Last fall, Geer and Bonnie Dow, dean of academic initiatives for Arts and Science, appointed a faculty committee with a mix of disciplines and ranks to review the center’s operations and make recommendations on ways the center can leverage its strengths and bring additional visibility and prominence to Vanderbilt’s humanists and their scholarship.

“We were charged with researching best practices at other humanities centers at our peer institutions and gathering input from humanities faculty and staff,” said Katherine Crawford, Cornelius Vanderbilt Professor of Women’s and Gender Studies and History, who co-chaired the review committee with Centennial Professor of English Mark Jarman. “We are thrilled to have Holly—with her deep love for Vanderbilt and the humanities, her impressive scholarly record and her strong commitment to raising the visibility of academic scholarship—to lead the Robert Penn Warren Center during this exciting time in the life of the university.
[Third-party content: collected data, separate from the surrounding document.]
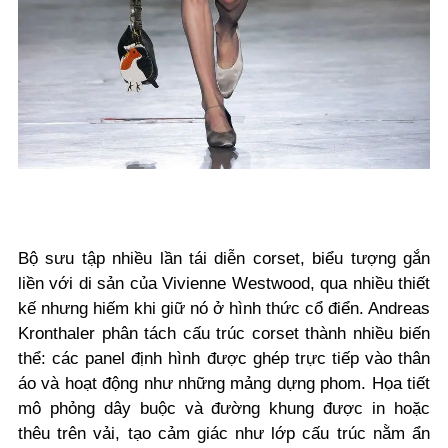
Bộ sưu tập nhiều lần tái diễn corset, biểu tượng gắn
liền với di sản của Vivienne Westwood, qua nhiều thiết
kế nhưng hiếm khi giữ nó ở hình thức cổ điển. Andreas
Kronthaler phân tách cấu trúc corset thành nhiều biến
thể: các panel định hình được ghép trực tiếp vào thân
áo và hoạt động như những mảng dựng phom. Họa tiết
mô phỏng dây buộc và đường khung được in hoặc
thêu trên vải, tạo cảm giác như lớp cấu trúc nằm ẩn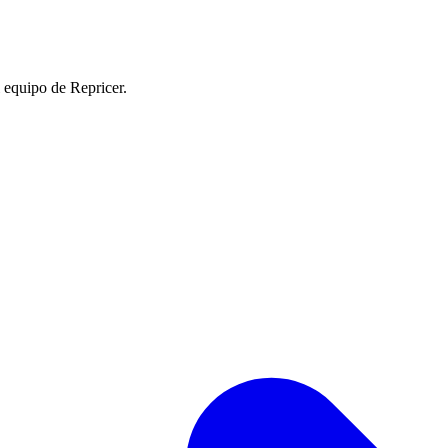
l equipo de Repricer.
We look forward to the center’s collaboration on many new projects, ventures and outreach efforts spearheaded by the college in the years ahead.”

Frederick said that she is confident the Warren Center will flourish under Tucker’s leadership. “I am grateful for the opportunity to be part of the transition as Holly steps into this important role,” Frederick said. “Her influence will be felt on our campus and beyond as Vanderbilt and the Warren Center continue to be leaders in promoting the centrality of the humanities in our world.”

The Warren Center supports humanistic inquiry across Vanderbilt’s campus through a wide range of programs, including faculty fellowships, graduate student fellowships, the esteemed Harry C. Howard, Jr. Lecture series, and various reading groups and seminars for faculty and students.